TV Critic David Bianculli Explores Mark Twain’s Representation on the Small Screen in the Next “Trouble Begins” Lecture
The fall portion of the 2018-2019 The Trouble Begins Lecture Series, presented by the Center for Mark Twain Studies, continues Wednesday, October 17 in Peterson Chapel, Cowles Hall on the Elmira College campus. The lecture begins at 7:00 p.m., and is free and open to the public.
The lecture, “Mark Twain, TV Star,” will be presented by David Bianculli of Rowan University and NPR’s Fresh Air with Terry Gross. The real Mark Twain, Samuel L. Clemens, appeared in only one film in his lifetime, shortly before his death: a short silent movie of him walking around his Stormfield home, photographed by Thomas Edison’s Edison film company in 1909. But since then, Mark Twain has been on television dozens of times – immortalized, and impersonated, by a frankly startling array of actors on the small screen. The best of them, Hal Holbrook in his one-man show Mark Twain Tonight!, you know, and should. But the rest of them? Other actors portraying Mark Twain, in various programs over the 70-year-history of television, have ranged from Jimmy Stewart and Bing Crosby to Woody Harrelson and William Shatner. The character and image of Mark Twain have been kept alive by shows ranging from Bonanza and The Rifleman to Touched by an Angel and Star Trek: The Next Generation. Bianculli will discuss and show clips from all these and more.
Bianculli has been the TV critic for National Public Radio’s Fresh Air with Terry Gross, where he also appears as occasional guest host, since 1987. Beginning in 1975, he has worked as a TV critic for newspapers in Florida, Ohio, Pennsylvania, and New York, most recently for the New York Daily News from 1993-2007. Currently, he is a full-time professor of television and film history at Rowan University, and editor of the website TV Worth Watching (www.tvworthwatching.com), which he launched in 2007. Bianculli has written four books – The Platinum Age of Television: From ‘I Love Lucy’ to ‘The Walking Dead,’ How TV Became Terrific; Dangerously Funny: The Uncensored Story of ‘The Smothers Brothers Comedy Hour’; Teleliteracy: Taking Television Seriously; and Dictionary of Teleliteracy – and has written chapters for and co-edited, with Douglas Howard, Television Finales: From ‘Howdy Doody’ to ‘Girls,’ to be published by Syracuse University Press in November.
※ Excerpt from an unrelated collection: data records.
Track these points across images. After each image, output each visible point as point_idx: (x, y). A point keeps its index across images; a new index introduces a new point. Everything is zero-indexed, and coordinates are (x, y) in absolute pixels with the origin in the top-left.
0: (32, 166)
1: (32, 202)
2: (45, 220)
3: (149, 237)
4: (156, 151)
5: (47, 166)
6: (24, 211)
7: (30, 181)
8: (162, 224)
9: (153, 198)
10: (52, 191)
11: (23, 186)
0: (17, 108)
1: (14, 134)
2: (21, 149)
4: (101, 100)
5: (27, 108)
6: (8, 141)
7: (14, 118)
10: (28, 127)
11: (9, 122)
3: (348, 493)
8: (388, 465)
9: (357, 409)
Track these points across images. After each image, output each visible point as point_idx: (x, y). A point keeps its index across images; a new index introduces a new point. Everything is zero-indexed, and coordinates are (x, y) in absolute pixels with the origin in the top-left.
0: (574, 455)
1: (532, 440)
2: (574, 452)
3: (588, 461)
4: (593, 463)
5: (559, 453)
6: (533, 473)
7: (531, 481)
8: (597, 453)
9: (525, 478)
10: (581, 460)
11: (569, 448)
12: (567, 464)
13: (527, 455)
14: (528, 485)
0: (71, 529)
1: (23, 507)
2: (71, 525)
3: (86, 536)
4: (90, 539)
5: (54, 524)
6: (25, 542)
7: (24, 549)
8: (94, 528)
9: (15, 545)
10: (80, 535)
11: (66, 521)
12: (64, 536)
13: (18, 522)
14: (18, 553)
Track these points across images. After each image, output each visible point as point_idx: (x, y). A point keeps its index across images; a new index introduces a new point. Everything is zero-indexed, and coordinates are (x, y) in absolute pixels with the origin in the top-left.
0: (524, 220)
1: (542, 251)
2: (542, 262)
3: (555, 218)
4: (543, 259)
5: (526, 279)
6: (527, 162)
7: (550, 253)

Bianculli has a B. S. in Journalism and an M. A. in Journalism and Communications, both from the University of Florida.
About The Trouble Begins Lecture Series
In 1984, the Elmira College Center for Mark Twain Studies initiated a lecture series, The Trouble Begins at Eight lecture series. The title came from the handbill advertising Mark Twain’s October 2, 1866 lecture presented at Maguire’s Academy of Music in San Francisco. The first lectures were presented in 1985. By invitation, Mark Twain scholars present lectures in the fall and spring of each year, in the Barn at Quarry Farm or at Peterson Chapel in Cowles Hall on Elmira College’s campus. All lectures are free and open to the public.